[CONSIGNE 1]
D'après l'article sur la 4G de Bouygues Telecom, indiquez si chacune des affirmations suivantes est conforme au texte : (a) SFR a obtenu gain de cause contre Bouygues Telecom ; (b) la publicité de Bouygues attribuait 500 villes couvertes en 4G à Orange ; (c) Orange a obligé Bouygues Telecom à retirer une campagne comparant les opérateurs selon le nombre d'habitants couverts. Répondez par oui ou non et citez les mots du texte qui tranchent.
[CONSIGNE 2]
Selon l'article sur la 4G de Bouygues Telecom, sur quelles bandes de fréquence s'appuient Orange et SFR ?

[TEXTE FOURNI]
● ● ● ●

La 4G semble avoir fait ses débuts avec l’ouverture massive du réseau Bouygues Telecom sur le territoire hexagonal. Ce qui n’est pas allé sans heurts, SFR ayant porté plainte contre son concurrent pour une publicité comparative indiquant que le réseau Bouygues était « le plus grand réseau 4G« . Le carré rouge a été débouté.

Bouygues Telecom

La publicité comparative reste un procédé relativement peu utilisé en France, et vu la réaction que certaines d’entres elles parviennent à susciter, on comprend mieux pourquoi. Le cas Bouygues Telecom, initié le 1er octobre au lancement de sa 4G, est en cela représentatif : l’opérateur a en effet mis en place une campagne d’affichage comparant sa 4G à celle de ses deux autres concurrents, SFR et Orange. Une démarche évidemment peu flatteuse pour ses compétiteurs, puisque là où Bouygues affiche 2000 villes couvertes en 4G au 3 octobre, la publicité en octroie 500 à Orange et 286 à SFR.

Tandis qu’Orange a pu obtenir gain de cause concernant une autre publicité comparative, SFR, qui avait déposé une plainte auprès du Tribunal de Commerce de Paris, a été débouté le 11 octobre, selon l’AFP. Orange, de son côté, avait pu contraindre Bouygues Télécom une semaine plus tôt de retirer une campagne publicitaire comparant les trois opérateurs en termes de nombre d’habitants couverts en 4G. Orange s’appuyait en effet sur ce que cette publicité faisait l’hypothèse des taux de couverture des trois opérateurs historiques à la fin de l’année 2013, plutôt que de relayer des informations avérées au moment de la campagne d’affichage. Entre Orange et SFR qui mettent l’accent sur la qualité de leur réseau, du fait qu’ils s’appuient sur des bandes de fréquence 800 et 2600 MHz, et Bouygues Telecom, qui préfère avancer un taux de couverture plus important, mais basé sur un refarming d’antennes 2G, la guerre fait rage entre les opérateurs. Quitte à en délaisser la pédagogie autour des services nécessaires auprès du grand public si le trio veut pouvoir convaincre ses (futurs) abonnés de débourser une dizaine d’euros supplémentaires chaque mois pour accéder au saint Graal de la 4G.

● ● ● ●

[Lignes sources]
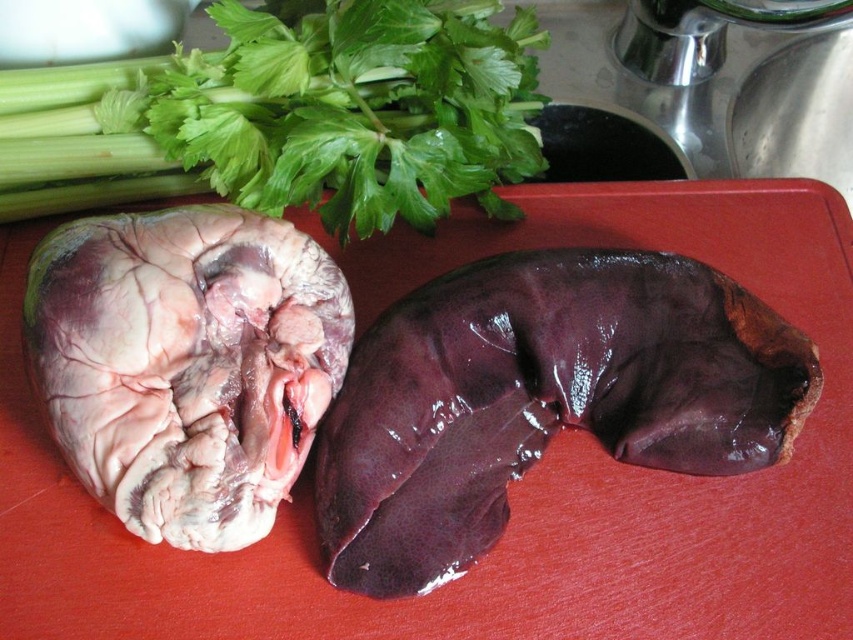
Question: Which point is farther to the camera?

Choices:
 (A) pinkish white flesh at center
 (B) green leafy vegetable at upper left
 (C) dark purple glossy liver at center

Answer: (B)

Question: Is dark purple glossy liver at center closer to the viewer compared to pinkish white flesh at center?

Choices:
 (A) yes
 (B) no

Answer: (B)

Question: Among these points, which one is farthest from the camera?

Choices:
 (A) (178, 544)
 (B) (376, 513)
 (C) (431, 81)

Answer: (C)

Question: Among these points, which one is farthest from the camera?

Choices:
 (A) (160, 364)
 (B) (509, 77)

Answer: (B)

Question: In this image, where is dark purple glossy liver at center located relative to pinkish white flesh at center?

Choices:
 (A) above
 (B) below

Answer: (B)

Question: Does dark purple glossy liver at center appear under green leafy vegetable at upper left?

Choices:
 (A) yes
 (B) no

Answer: (A)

● ● ● ●

[VOTRE RÉPONSE 1]
(a) Non : « SFR, qui avait déposé une plainte auprès du Tribunal de Commerce de Paris, a été débouté le 11 octobre »
(b) Oui : « la publicité en octroie 500 à Orange et 286 à SFR »
(c) Oui : « Orange, de son côté, avait pu contraindre Bouygues Télécom une semaine plus tôt de retirer une campagne publicitaire comparant les trois opérateurs en termes de nombre d’habitants couverts en 4G »

[VOTRE RÉPONSE 2]
Sur les bandes de fréquence 800 et 2600 MHz.